任務 1: 請把這篇關於實踐大學設計學院的文章,從「2013-12-21 20:59:00」開始一直到「大方、勇敢地說出自己的觀點。」為止的部分重寫一遍,並將其中的「實踐大學」替換成「這所大學」。

[文件片段]

2013-12-21 20:59:00

實踐大學設計學院:教出「思想的強者」

實踐大學設計學院:教出「思想的強者」

有一位年輕讀者看了我寫在ELLE雜誌上寫的曲家瑞老師,問我一些實踐大學的問題。我正好最近才幫天下雜誌教育特刊寫了實踐大學設計學院的報導(已經出刊了),因此特別貼上來和大家分享。
年輕讀者問我,若要面試此學校要注意什麼?
我想,表達出自己的觀點和思想是最重要的。因為實踐大學並不考術科,他們希望培養的是會思考的未來人才。所以一個學生是不是有很好的美術技巧不是重點,重點是有沒有人文素養,以及可不可以大方、勇敢地說出自己的觀點。
有一個實踐的學生告訴我,她的入學考試考題是「天邊一朵雲」,用簡單的素材要妳表達出妳心中的天邊一朵雲。夠特別吧,足以好好動動腦。說真的,她跟我說完後,我還真的花了點時間想了一下,什麼是我的「天邊一朵雲」呢?

[/文件片段]

任務 2: 將記錄中從含有「ÚLTIMAS DA SEMANA」的那一行開始,一直到含有「agosto 06, 2026」的那一行為止(首尾兩行都包括在內)的內容轉成編號清單,空行略去。

[可用資料]

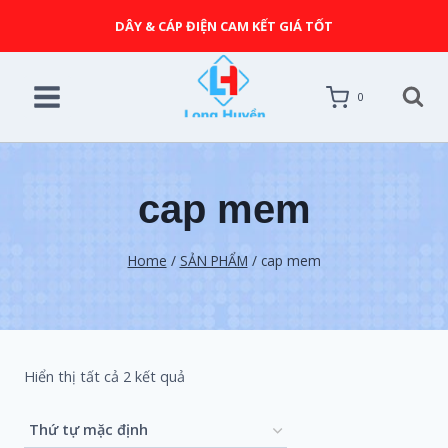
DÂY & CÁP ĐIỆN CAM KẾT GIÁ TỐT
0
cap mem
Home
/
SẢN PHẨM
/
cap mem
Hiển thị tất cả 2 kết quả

[/可用資料]
[可用資料]

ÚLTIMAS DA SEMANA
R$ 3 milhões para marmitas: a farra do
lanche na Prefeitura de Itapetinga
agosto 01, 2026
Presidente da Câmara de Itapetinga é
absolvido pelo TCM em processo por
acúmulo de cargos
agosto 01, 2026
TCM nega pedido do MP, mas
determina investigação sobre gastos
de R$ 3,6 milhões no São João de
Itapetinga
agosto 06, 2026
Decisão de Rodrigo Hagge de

[/可用資料]

練習答案 1:
2013-12-21 20:59:00

這所大學設計學院:教出「思想的強者」

這所大學設計學院:教出「思想的強者」

有一位年輕讀者看了我寫在ELLE雜誌上寫的曲家瑞老師,問我一些這所大學的問題。我正好最近才幫天下雜誌教育特刊寫了這所大學設計學院的報導(已經出刊了),因此特別貼上來和大家分享。
年輕讀者問我,若要面試此學校要注意什麼?
我想,表達出自己的觀點和思想是最重要的。因為這所大學並不考術科,他們希望培養的是會思考的未來人才。所以一個學生是不是有很好的美術技巧不是重點,重點是有沒有人文素養,以及可不可以大方、勇敢地說出自己的觀點。

練習答案 2:
1. ÚLTIMAS DA SEMANA
2. R$ 3 milhões para marmitas: a farra do
3. lanche na Prefeitura de Itapetinga
4. agosto 01, 2026
5. Presidente da Câmara de Itapetinga é
6. absolvido pelo TCM em processo por
7. acúmulo de cargos
8. agosto 01, 2026
9. TCM nega pedido do MP, mas
10. determina investigação sobre gastos
11. de R$ 3,6 milhões no São João de
12. Itapetinga
13. agosto 06, 2026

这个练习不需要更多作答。